The second trouble program was Visual Studio 2010. This install was forever the feeling of so close but still yet so far. I still had my install disc (yes a disc!), but the new MacBook Pro's do not come with a CD/DVD drive, so I decided to use an external drive. The disk happily installed the program and all of it's features succesfully. I went to load up my client's solution in VS2010 and received an error indicating that the solution was created in a newer version. I realized I had not run the Windows Updates after doing the installation so the program was missing the service packs and other more recent patches (of which there are probably several). Easy enough, went into the control panel => system security => Windows Updates. As expected, there were several, and some of the others installed but the SP1 failed. The message that was displayed was not very helpful and provided no assistance in regards to solving the error. The main response was to try again as sometimes the server was busy, but after several attempts I gave up. As an aside - in doing a retrace of my steps for this post I found that had I gone into the Windows update history and viewed the details on the failure there was more helpful text that would have helped resolve the issue sooner. So a note for the future, look for more details in the Windows Update history.
So the next step was to find and download an installer that already had the SP1. The good news was that this was easy! Here is the link to download Visual Studio 2010 SP1. The installer worked and now I had the right version, I updated the program again using Windows Updates. A few of the updates failed but I followed the unhelpful advice from before as the error code was similar and they succeeded upon additional tries, though I still haven't been able to download and install the "Update for Visual Studio 2010 Tools for Office Runtime", but for now it isn't necessary for me to have it installed.
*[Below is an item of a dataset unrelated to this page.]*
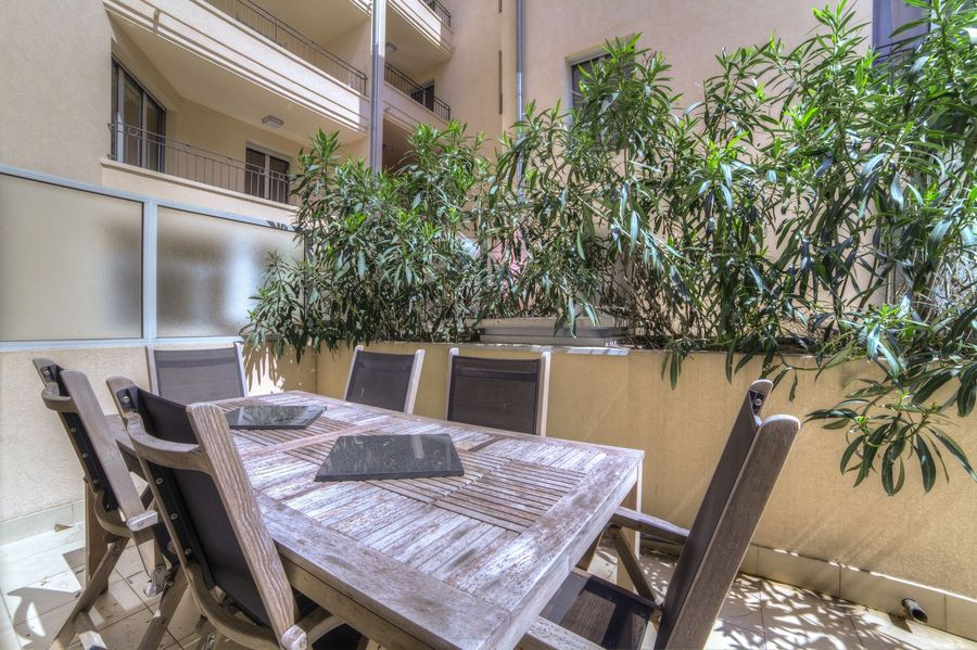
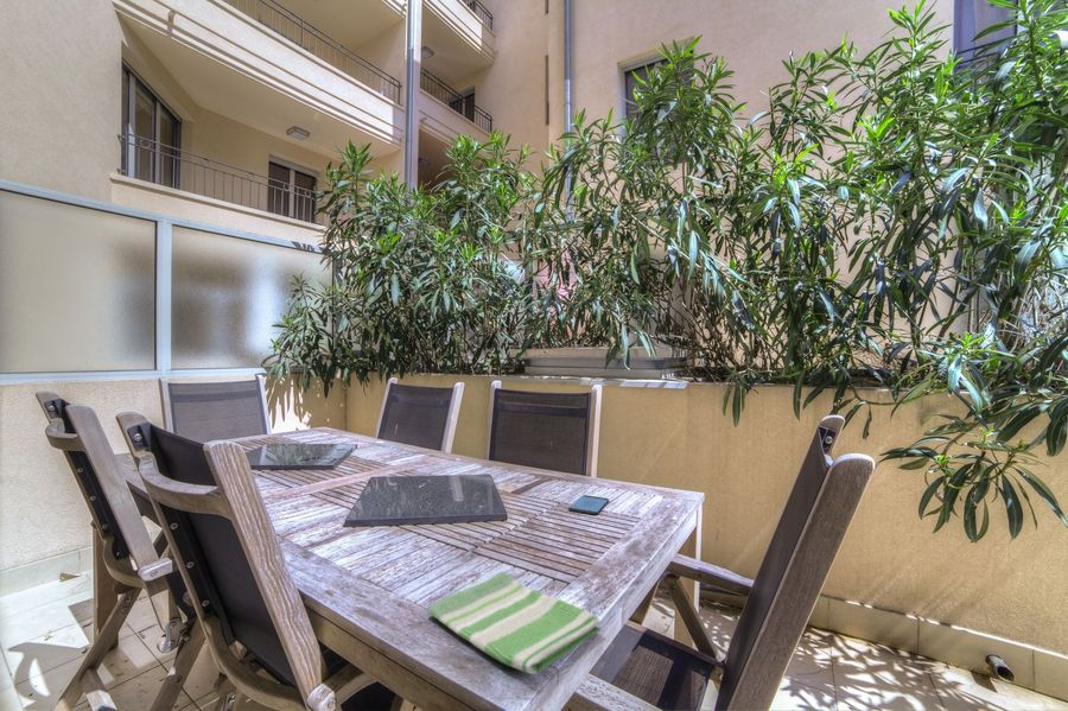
+ smartphone [567,494,610,515]
+ dish towel [426,570,602,675]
In any case, the next step was to open the client solution and here again starts the "so close yet so far" syndrome. This time instead of an error indicating that I had the wrong version of Visual Studio to open the solution, I now received "Unable to access the IIS metabase. You do not have sufficient privilege to access IIS web sites on your machine." Turns out, I had turned on and installed my programs in the wrong order. Apparently I should have enabled IIS before installing the .NET framework. Previously I had remembered that I could use "aspnet_regiis -i" to register the offending framework. After looking at IIS, it appeared that my .NET 4.5 framework was the culprit, but after running it several times. NO change. Finally I decided to verify the IIS install. So into the control panel => programs => "Turn Windows Features on or off" and at first glance I saw this:
It appeared that the ".NET Framework 4.5 Advanced Series" was enabled. But as it turned out, after a couple of more searches, attempts at fixing, that there was another Windows feature that was not enabled:
AH-HA! Success, after enabling the .NET Extensibility 4.5 and ASP.NET 4.5 the solution loaded ... almost.
Yup, I then encountered yet another stumbling block. Two projects failed to load with the error "The project type is not supported by this installation." What else could be missing? Luckily again the Google search came through, turns out two of the projects in the solution had an unsupported project type, but it could be fixed by removing the <ProjectTypeGuids /> node from the .csproj file. After removing this node from both of the .csproj files that were failing, I could finally load the client solution completely and successfully build.
SO there you have it, a few pointers or what not to do's on installing Visual Studio 2010 on Windows 8.1.